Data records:
%%

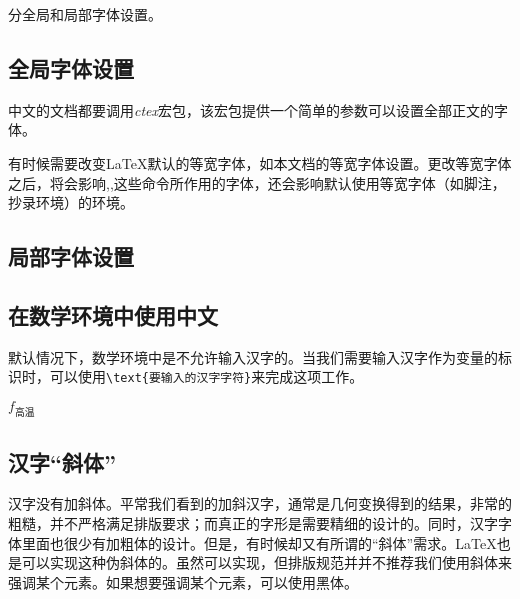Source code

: 分全局和局部字体设置。
\subsection{全局字体设置}
中文的文档都要调用\emph{ctex}宏包，该宏包提供一个简单的参数可以设置全部正文的字体。

\begin{latex}
\setmainfont{Times New Roman}    %
\end{latex}

有时候需要改变\LaTeX 默认的等宽字体，如本文档的等宽字体设置。更改等宽字体之后，将会影响,,这些命令所作用的字体，还会影响默认使用等宽字体（如脚注，抄录环境）的环境。

\begin{latex}
\setmonofont{Source Code Pro}    %
\end{latex}

\subsection{局部字体设置}

\begin{latex}
\newfontfamily{}    %
\end{latex}

\subsection{在数学环境中使用中文}
默认情况下，数学环境中是不允许输入汉字的。当我们需要输入汉字作为变量的标识时，可以使用\verb|\text{要输入的汉字字符}|来完成这项工作。

\begin{codeshow}
$f_{\text{高温}}$
\end{codeshow}

\subsection{汉字“斜体”}
汉字没有加斜体。平常我们看到的加斜汉字，通常是几何变换得到的结果，非常的粗糙，并不严格满足排版要求；而真正的字形是需要精细的设计的。同时，汉字字体里面也很少有加粗体的设计。但是，有时候却又有所谓的“斜体”需求。\LaTeX 也是可以实现这种伪斜体的。虽然可以实现，但排版规范并并不推荐我们使用斜体来强调某个元素。如果想要强调某个元素，可以使用{\heiti 黑体}。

%%

About this task: Copy all the entries above exactly as they stand, except for the pictures.

Task response:
Source code

: 分全局和局部字体设置。
\subsection{全局字体设置}
中文的文档都要调用\emph{ctex}宏包，该宏包提供一个简单的参数可以设置全部正文的字体。

\begin{latex}
\setmainfont{Times New Roman}    %
\end{latex}

有时候需要改变\LaTeX 默认的等宽字体，如本文档的等宽字体设置。更改等宽字体之后，将会影响,,这些命令所作用的字体，还会影响默认使用等宽字体（如脚注，抄录环境）的环境。

\begin{latex}
\setmonofont{Source Code Pro}    %
\end{latex}

\subsection{局部字体设置}

\begin{latex}
\newfontfamily{}    %
\end{latex}

\subsection{在数学环境中使用中文}
默认情况下，数学环境中是不允许输入汉字的。当我们需要输入汉字作为变量的标识时，可以使用\verb|\text{要输入的汉字字符}|来完成这项工作。

\begin{codeshow}
$f_{\text{高温}}$
\end{codeshow}

\subsection{汉字“斜体”}
汉字没有加斜体。平常我们看到的加斜汉字，通常是几何变换得到的结果，非常的粗糙，并不严格满足排版要求；而真正的字形是需要精细的设计的。同时，汉字字体里面也很少有加粗体的设计。但是，有时候却又有所谓的“斜体”需求。\LaTeX 也是可以实现这种伪斜体的。虽然可以实现，但排版规范并并不推荐我们使用斜体来强调某个元素。如果想要强调某个元素，可以使用{\heiti 黑体}。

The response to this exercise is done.